Which young people have access to informal mentoring?

Gowdy, G., Miller, D. P., & Spencer, R. (2020). Expanding and deepening our understanding of  which young people are most likely to have an informal mentor. Children and Youth Services Review, 108, 104490. https://doi.org/10.1016/j.childyouth.2019.104490

Summarized by Ariel Ervin

Notes of Interest: 

  • Approximately 50% of young people do not have an informal mentor
  • There’s a lack of research that focuses on identifying the discrepancies between people in mentoring relationships and people who are not in any mentoring relationships
  • The present study aims to better understand which young people are more likely to be in an informal mentoring relationship
  • Data was used from the Panel Study on Income Dynamics (PSID)
    • PSID was a longitudinal study that gathered data, that concerned various things (such as financial security), from 5,000 families 
    • PSID administered a supplementary survey, called the Childhood Retrospective Circumstances Study (CRCS), which examined the childhood experiences of adult PSID participants
  • Findings indicate that an individual’s demographic information, social capital, and family resources influence whether or not that person has a mentor or not
  • This research contributes to the growing literature on young people’s access to informal mentoring 

Introduction (Reprinted from the Abstract)

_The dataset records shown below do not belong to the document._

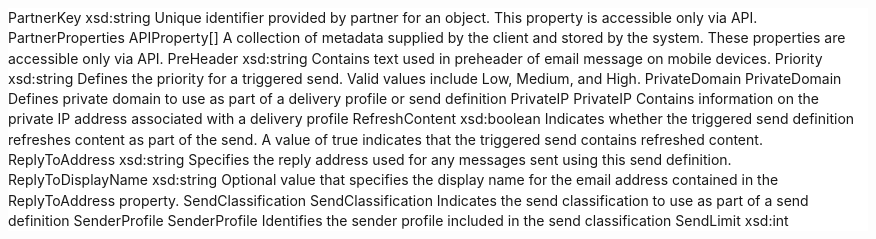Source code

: </tr>
<tr>
<td>PartnerKey</td>
<td>xsd:string</td>
<td>Unique identifier provided by partner for an object. This property is accessible only via API.</td>
</tr>
<tr>
<td>PartnerProperties</td>
<td>APIProperty[]</td>
<td>A collection of metadata supplied by the client and stored by the system. These properties are accessible only via API.</td>
</tr>
<tr>
<td>PreHeader</td>
<td>xsd:string</td>
<td>Contains text used in preheader of email message on mobile devices.</td>
</tr>
<tr>
<td>Priority</td>
<td>xsd:string</td>
<td>Defines the priority for a triggered send. Valid values include Low, Medium, and High.</td>
</tr>
<tr>
<td>PrivateDomain</td>
<td>PrivateDomain</td>
<td>Defines private domain to use as part of a delivery profile or send definition</td>
</tr>
<tr>
<td>PrivateIP</td>
<td>PrivateIP</td>
<td>Contains information on the private IP address associated with a delivery profile</td>
</tr>
<tr>
<td>RefreshContent</td>
<td>xsd:boolean</td>
<td>Indicates whether the triggered send definition refreshes content as part of the send. A value of true indicates that the triggered send contains refreshed content.</td>
</tr>
<tr>
<td>ReplyToAddress</td>
<td>xsd:string</td>
<td>Specifies the reply address used for any messages sent using this send definition.</td>
</tr>
<tr>
<td>ReplyToDisplayName</td>
<td>xsd:string</td>
<td>Optional value that specifies the display name for the email address contained in the ReplyToAddress property.</td>
</tr>
<tr>
<td>SendClassification</td>
<td>SendClassification</td>
<td>Indicates the send classification to use as part of a send definition</td>
</tr>
<tr>
<td>SenderProfile</td>
<td>SenderProfile</td>
<td>Identifies the sender profile included in the send classification</td>
</tr>
<tr>
<td>SendLimit</td>
<td>xsd:int</td>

There has been much enthusiasm in the past decade around informal mentoring (naturally occurring relationships with caring non-parental adults) as a way to promote positive outcomes for young people. This enthusiasm is motivated by empirical studies boasting positive effects and has resulted in intervention development around how to promote these relationships for young people. Both the studies and interventions, however, are restricted by a limited literature base on key differences between mentored and non-mentored young people. This article seeks to contribute to this limited literature by (1) confirming previously-tested attributes with a newly applied database and (2) using social capital to help theorize as to why some young people have this important resource and others do not. This study uses the Panel Study on Income Dynamics’ Childhood Retrospective Circumstances Study (CRCS) and a series of logistic regressions to find that demographics, family resources, and access to social capital are associated with having a mentor. Implications for both researchers and practitioners are discussed.

Implications (Reprinted from the Discussion)

Over two thirds of young people in our study had an informal mentor, a rate notably higher than previous research, that found that around half of young people had informal mentoring (Bruce & Bridgeland, 2014). Our study findings indicate that whether young people have informal mentors is correlated with demographic factors, family resources and access to social capital.

Across all of the uncontrolled and controlled models and across the three dependent variables, non-Hispanic Black younger women, those who raised by their biological mother and a social father, and those who grew up in the South or West were more likely to have an informal mentor. While the finding related to gender is consistent with previous work (Erickson et al., 2009), these other demographic findings are of note. As stated previously, the literature is inconsistent with respect to whether non-Hispanic Black respondents or non-Hispanic White respondents are most likely to have a mentor (see Zimmerman et al., 2005 versus McDonald & Lambert, 2014). Our findings, that non-Hispanic Black respondents have 41% higher odds of reporting a mentor, align with Zimmerman et al.’s work. Future studies should more carefully examine the source of this apparent inconsistency in the literature. Further, our study demonstrates that having a biological mother and social father is associated with a 40% increase in the odds of being mentored, in comparison to those that were raised by both biological parents. It may be the presence of a social parent (father) affords a young person access to a more diverse network of social networks (and thus opportunities for informal mentorship) than would be the case for young people living with two biological parents. This finding suggests that researchers should look more carefully at how they define family structure and the role that particular family structures may play in predicting informal mentorship. Finally, the significant regional variation emphasizes the idea that which young people receive mentorship is not only due to their micro- and mezzo-level contexts, but may also be influenced by broader cultural variations across the country. Future research needs to consider the role of place and how this may matter in establishing these types of helpful relationships with adults.

Family resources and social capital mattered as well. Although family resources were not predictive of having a relative mentor, those participants whose parents were highly educated were more likely to have non-relative mentors, a finding similar to previous studies (Erickson et al., 2009). Surprisingly, however, those who struggled financially throughout childhood were also more likely to have a non-relative mentor. This finding raises questions about the role that family resources play in promoting informal mentorship and indicates that more varied measures of family resources, beyond parental education, should continue to be examined. Additionally, this finding suggests that there may be different types of mentors, some of which are more available for advantaged young people, while others may be more available to financially disadvantaged young people. Future research should address this concern by establishing the types of mentors that young people have and then exploring if there are different sets of predictive variables for each. Finally, we cannot rule out the possibility that measurement error may have led to the counterintuitive finding that both higher parent education and struggling financially in childhood were associated with greater likelihood of informal mentorship. While parental education is an objective measure, financially struggling in childhood is a subjective measure and thus more prone to recall bias.